» Task: Bring back every record exactly, except for the pictures, which stay out.

Collected data entries:
_ _ _ _ _

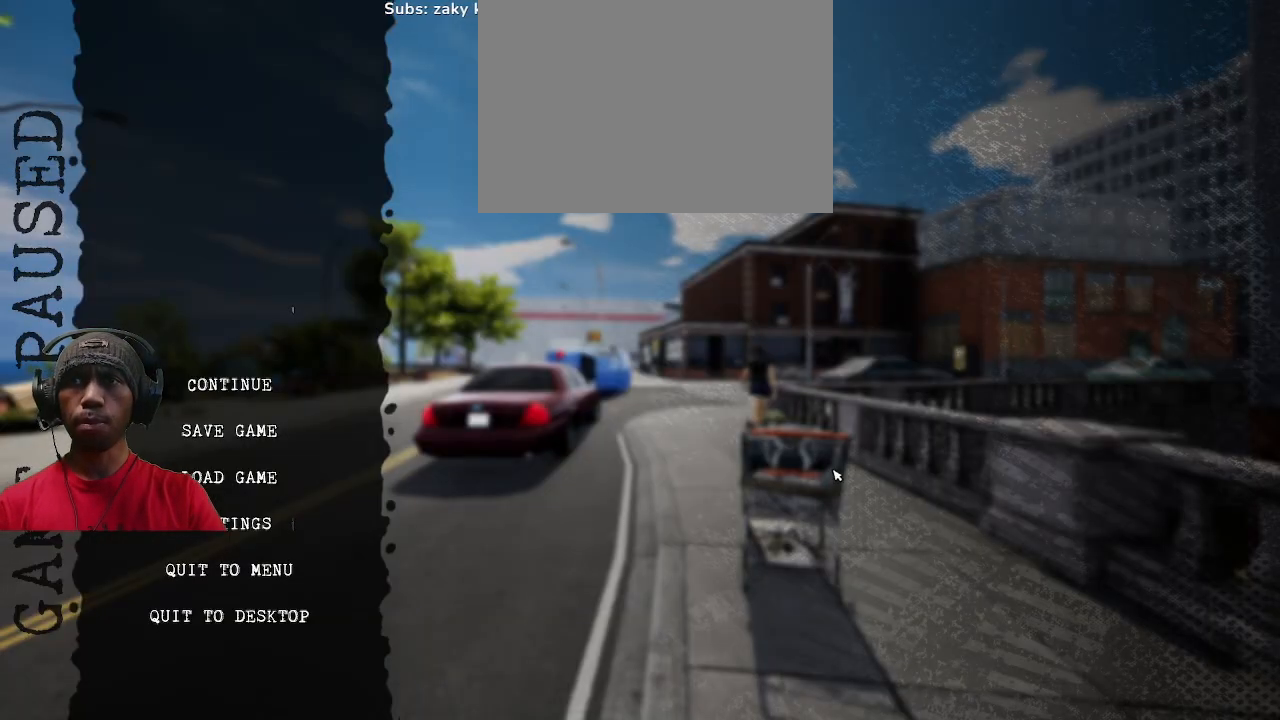
{"buttons": ["R2"], "left_stick": "center", "right_stick": "center", "events": []}
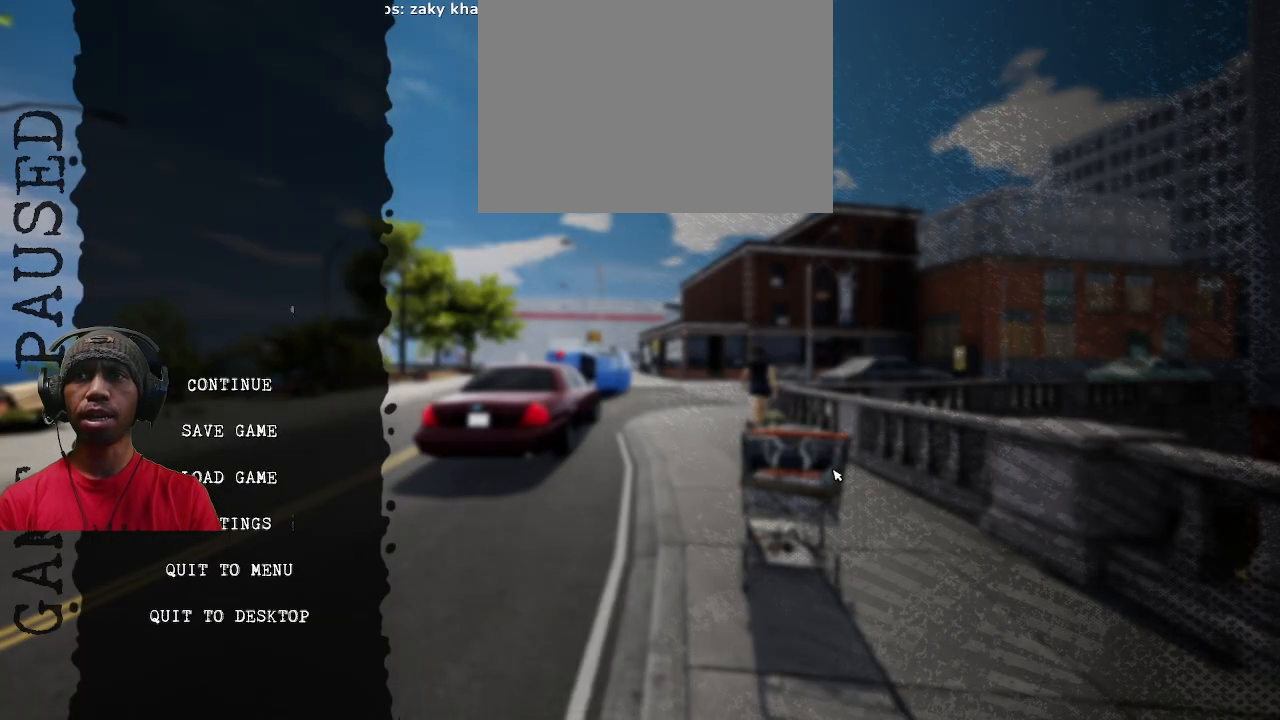
{"buttons": ["R2"], "left_stick": "center", "right_stick": "center", "events": []}
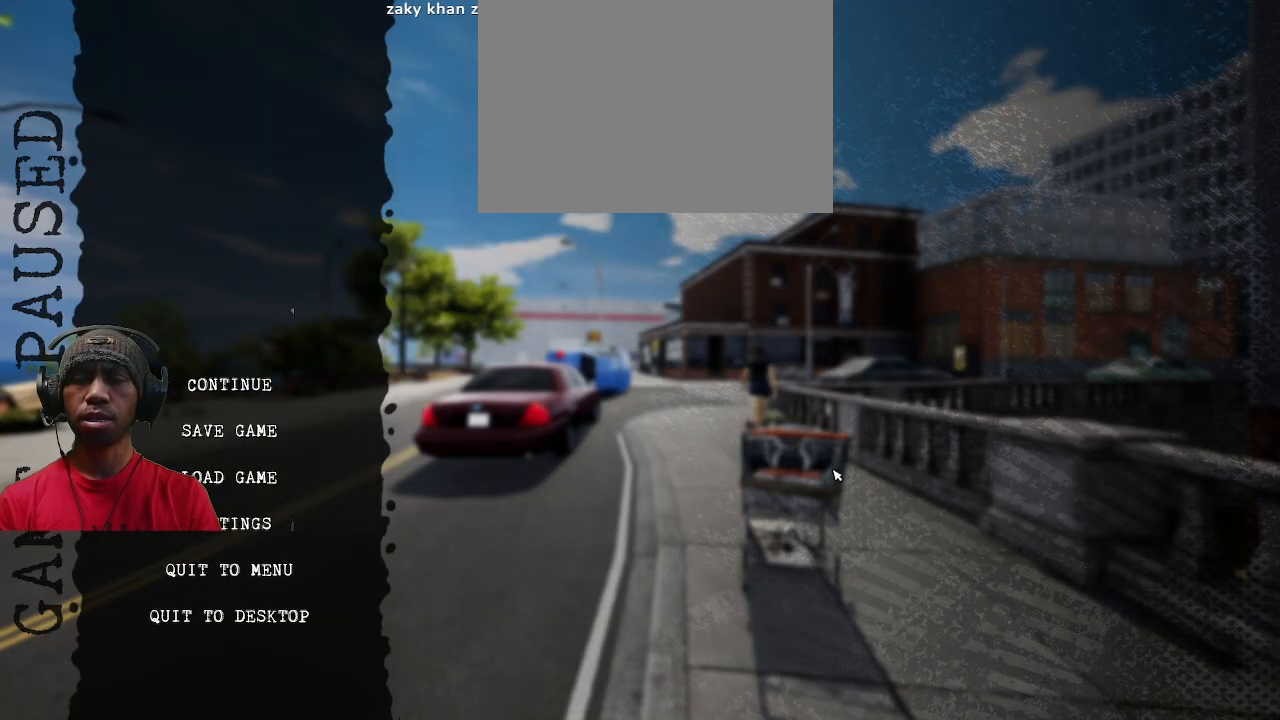
{"buttons": ["R2"], "left_stick": "center", "right_stick": "center", "events": []}
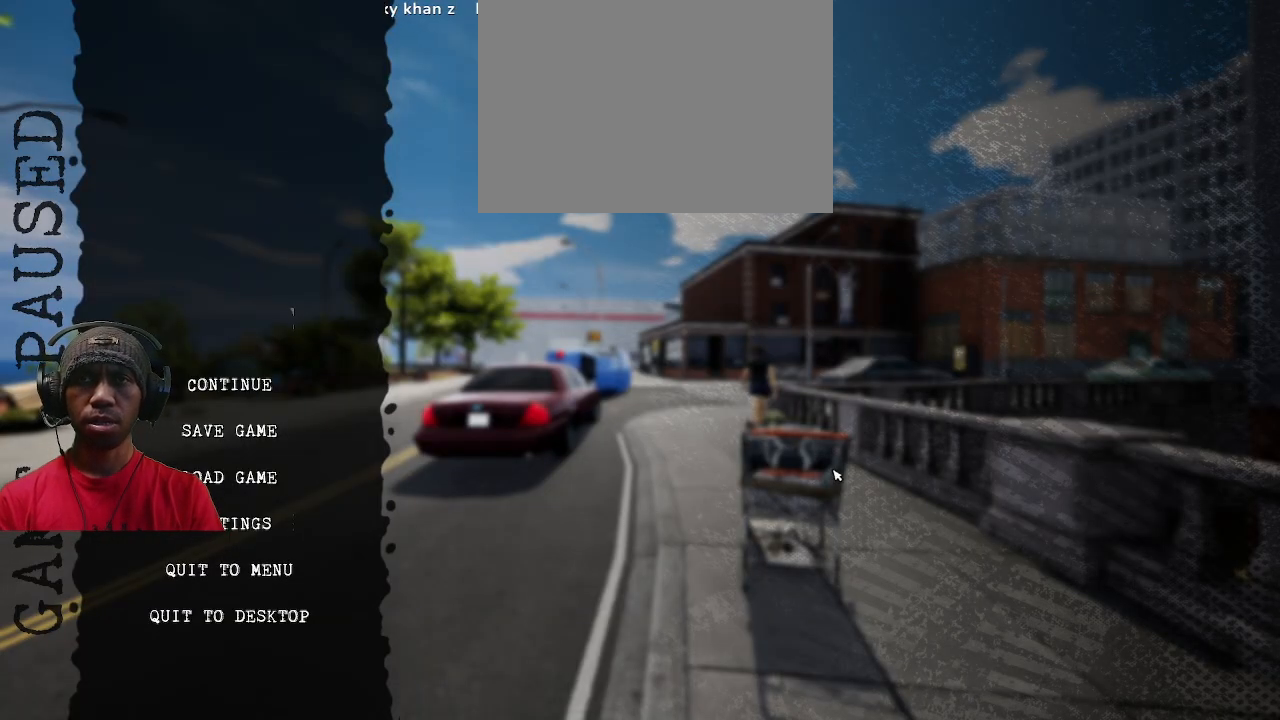
{"buttons": ["R2"], "left_stick": "center", "right_stick": "center", "events": []}
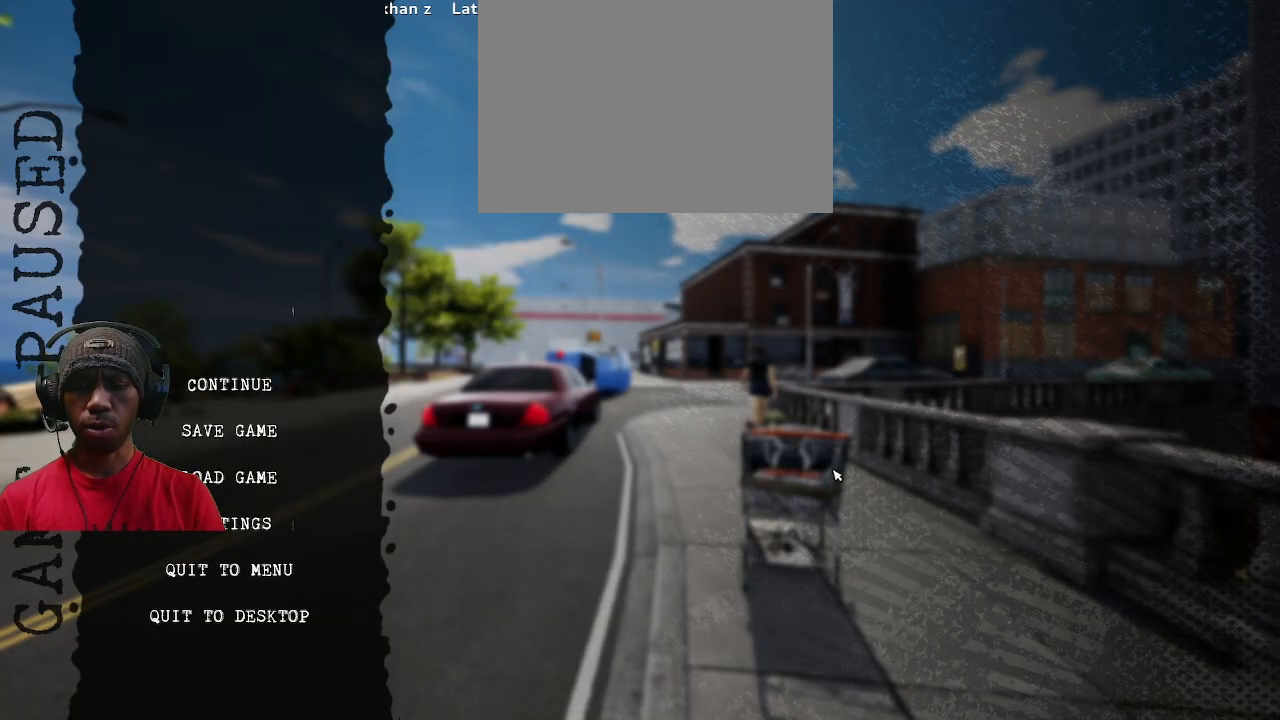
{"buttons": ["R2"], "left_stick": "center", "right_stick": "center", "events": []}
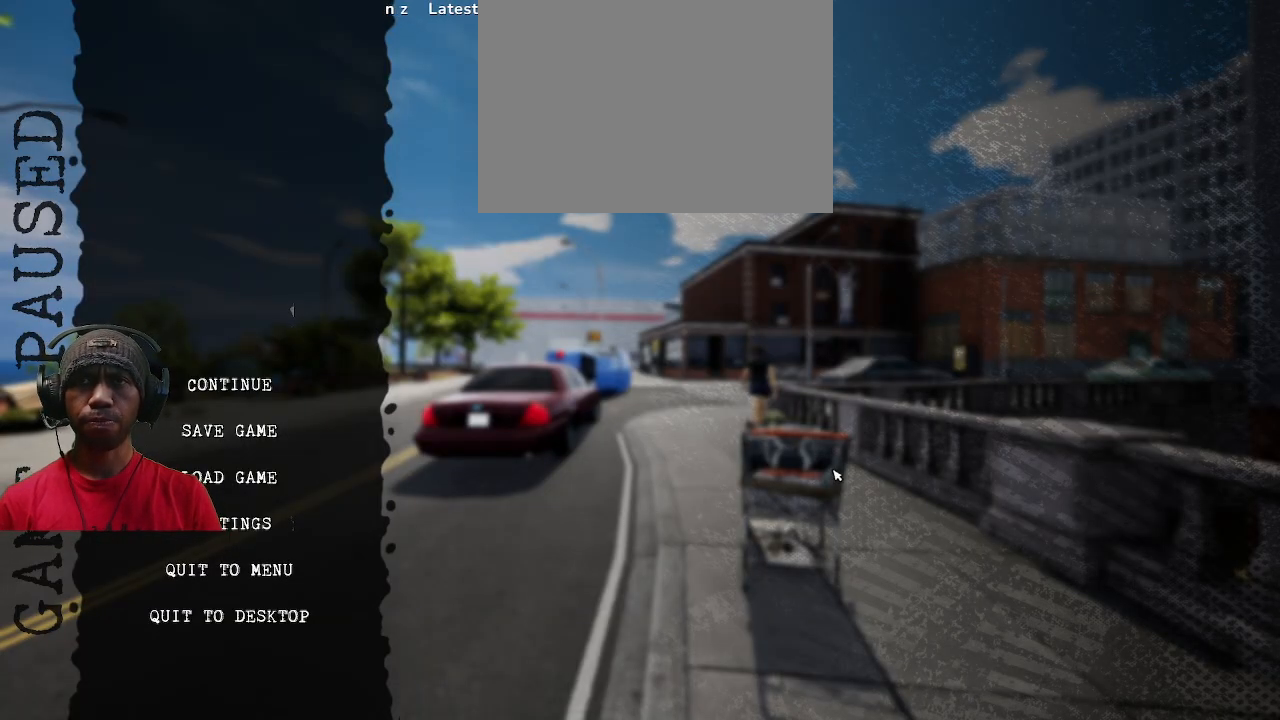
{"buttons": ["R2"], "left_stick": "center", "right_stick": "center", "events": []}
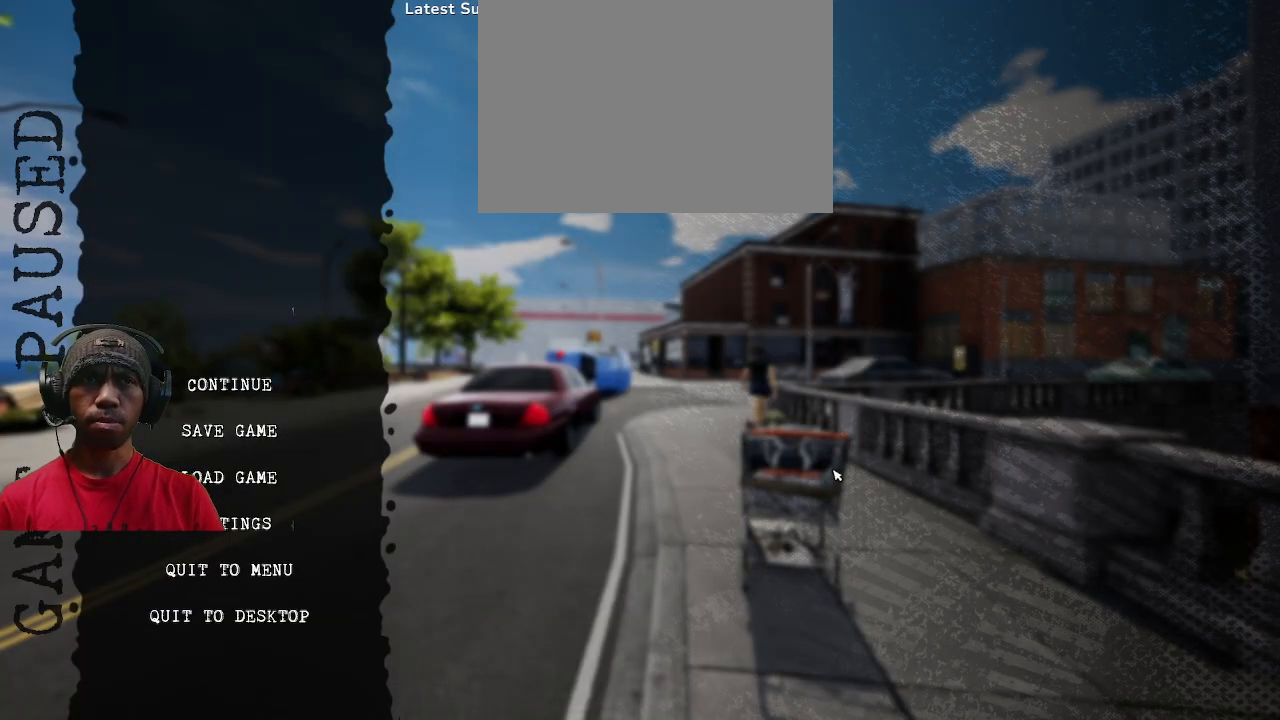
{"buttons": ["R2"], "left_stick": "center", "right_stick": "center", "events": []}
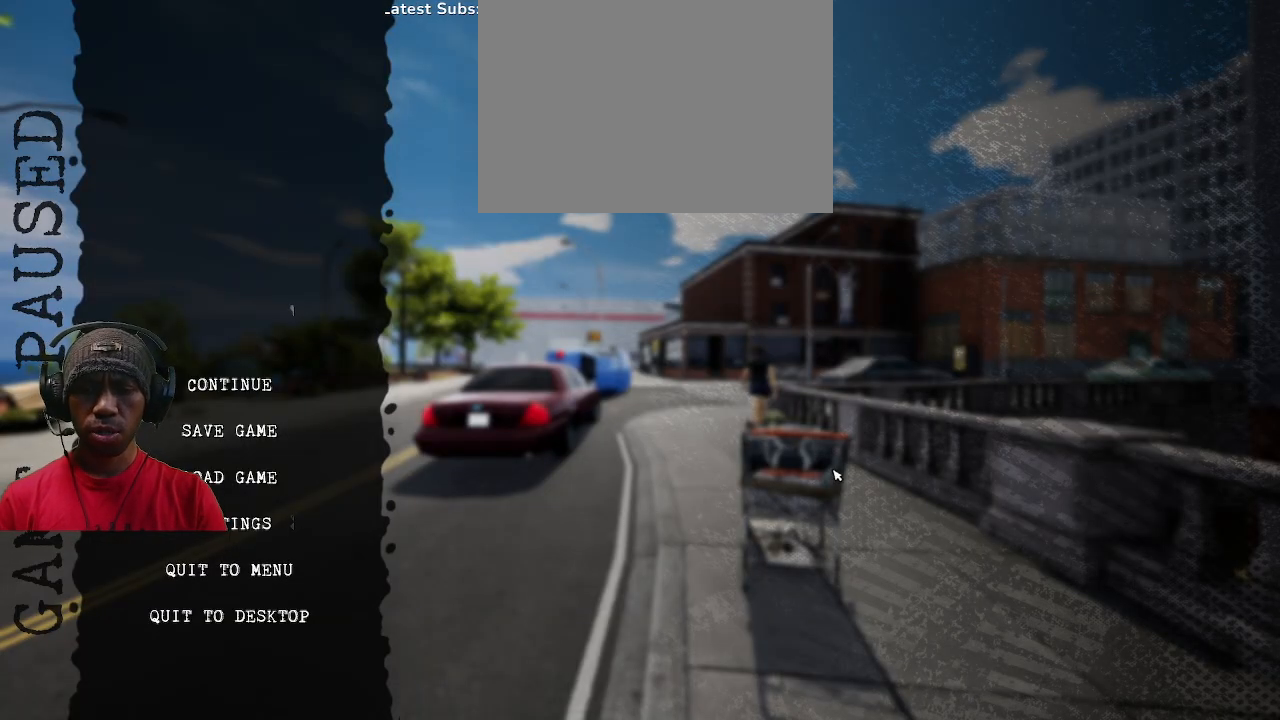
{"buttons": ["R2"], "left_stick": "center", "right_stick": "center", "events": []}
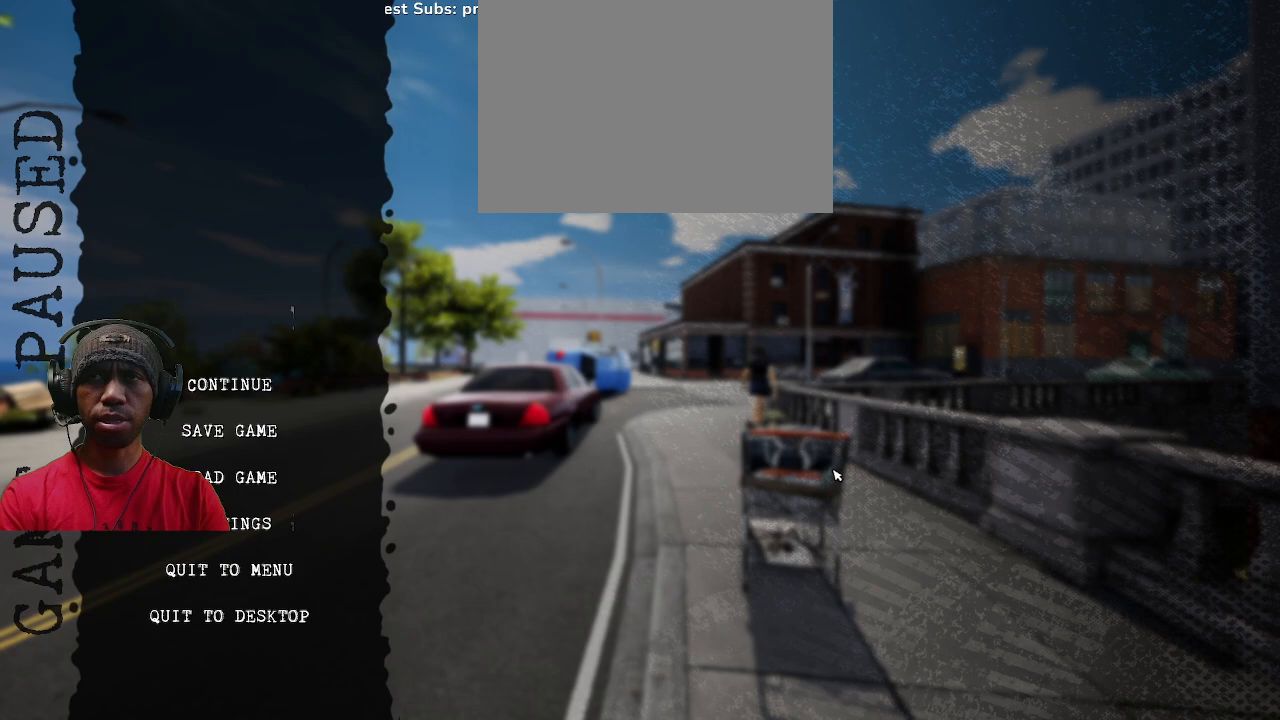
{"buttons": ["R2"], "left_stick": "center", "right_stick": "center", "events": []}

_ _ _ _ _

» Answer box:
{"buttons": ["R2"], "left_stick": "center", "right_stick": "center", "events": []}
{"buttons": ["R2"], "left_stick": "center", "right_stick": "center", "events": []}
{"buttons": ["R2"], "left_stick": "center", "right_stick": "center", "events": []}
{"buttons": ["R2"], "left_stick": "center", "right_stick": "center", "events": []}
{"buttons": ["R2"], "left_stick": "center", "right_stick": "center", "events": []}
{"buttons": ["R2"], "left_stick": "center", "right_stick": "center", "events": []}
{"buttons": ["R2"], "left_stick": "center", "right_stick": "center", "events": []}
{"buttons": ["R2"], "left_stick": "center", "right_stick": "center", "events": []}
{"buttons": ["R2"], "left_stick": "center", "right_stick": "center", "events": []}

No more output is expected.